ViriCiti Earnout Liability
On August 11, 2021, the Company acquired all of the outstanding shares of ViriCiti Group B.V. (“ViriCiti”). The purchase price consideration included an earnout consideration contingent on meeting certain revenue targets through January 21, 2023. The fair value
of the ViriCiti Earnout liability was previously based on significant unobservable inputs, which represented Level 3 measurements within the fair value hierarchy. See Note 5, Reverse Capitalization and Business Combinations, for information on the valuation of the ViriCiti Earnout liability.
On January 31, 2023, the ViriCiti Earnout liability of $7.1 million, for the earnout period is based on the actual achievement of the revenue target and was subsequently paid in full on March 6, 2023 (see Note 18, Subsequent Events). Thus, the liability is no longer subject to fair value measurement and was accordingly transferred out of Level 3 fair value hierarchy, and is included in the “Accrued and other current liabilities” on the Company’s consolidated balance sheets.

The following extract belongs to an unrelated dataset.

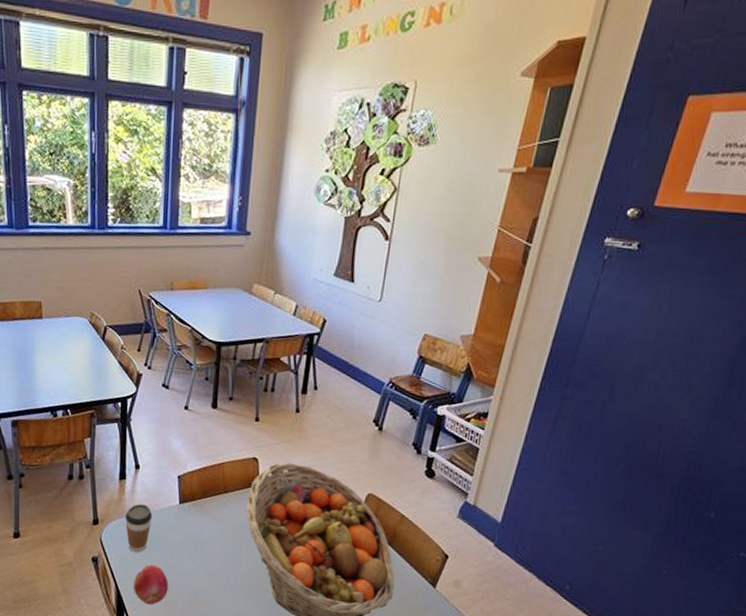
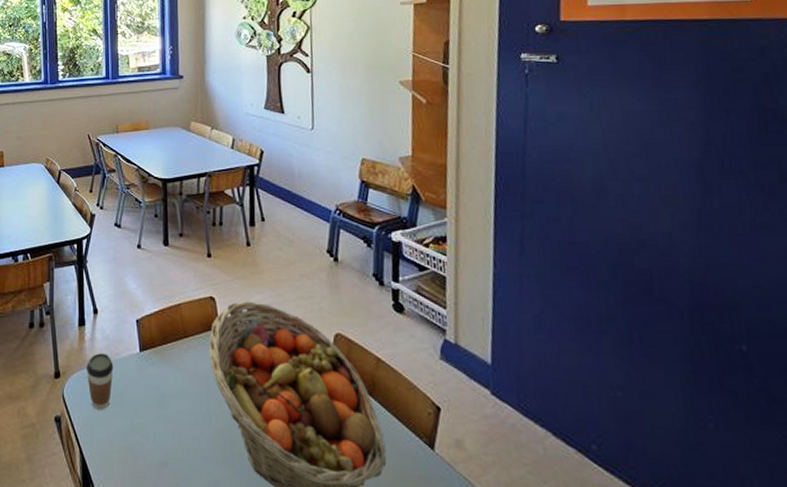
apple: present [134,565,168,605] -> none [99,425,135,476]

Non-Recurring Fair Value Measurements
The Company has certain assets, including goodwill and other intangible assets, which are measured at fair value on a non-recurring basis and are adjusted to fair value only if an impairment charge is recognized. The categorization of the framework used to measure fair value of the assets is considered to be within the Level 3 valuation hierarchy due to the subjective nature of the unobservable inputs used.
Disclosure of Fair Values
The Company has financial instruments that are not re-measured at fair value including accounts receivable, accounts payable, and accrued and other current liabilities. The carrying values of these financial instruments approximate their fair values.